One of the most significant phenomena of these last two days is the continuous and deliberate attempt to divert the message of the protest, to reduce this protest to a revolt against Edi Rama. This is neither a misunderstanding nor an innocent interpretation.

It is a conscious strategy to divert its message.

The same political actors who have been warming the seats in parliament for years, who have joined votes with Edi Rama when they needed their seats, who have been silent when they should have spoken and have compromised when they should have opposed, today try to present a civic revolt as a decoration of an ordinary electoral conflict against a single man. As if Albania's problem began and ended with a name.
This is political hypocrisy in its purest form.
Because protest is not their property, nor their instrument, nor an extension of their political agendas.
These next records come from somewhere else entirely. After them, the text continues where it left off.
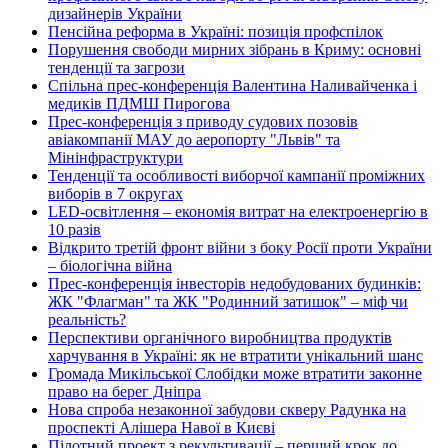
дизайнерів України
Пенсійна реформа в Україні: позиція профспілок
Порушення свободи мирних зібрань в Криму: основні
тенденції та загрози
Спільна прес-конференція Валентина Наливайченка і
медиків ПДМШ Пирогова
Прес-конференція з приводу судових позовів
авіакомпанії МАУ до аеропорту "Львів" та
Мінінфраструктури
Тенденції та особливості виборчої кампанії проміжних
виборів в 7 округах
LED-освітлення – економія витрат на електроенергію в
10 разів
Відкрито третій фронт війни з боку Росії проти України
– біологічна війна
Прес-конференція інвесторів недобудованих будинків:
ЖК "Флагман" та ЖК "Родинний затишок" – міф чи
реальність?
Перспективи органічного виробництва продуктів
харчування в Україні: як не втратити унікальний шанс
Громада Микільської Слобідки може втратити законне
право на берег Дніпра
Нова спроба незаконної забудови скверу Радунка на
проспекті Алішера Навої в Києві
Пілотний проект з рекультивації – перший крок до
The protest is against an entire model of power that has produced impunity for decades against Edi Rama, against Sali Berisha and against the entire political culture that has enabled them to function on the same logic of the system.
Therefore, any attempt to narrow this protest into a conflict between government and opposition is not simply wrong. It is an attempt to deprive it of meaning.
Because in the end, the real opposition today is not in parliament.

The real opposition today is the citizens in the square.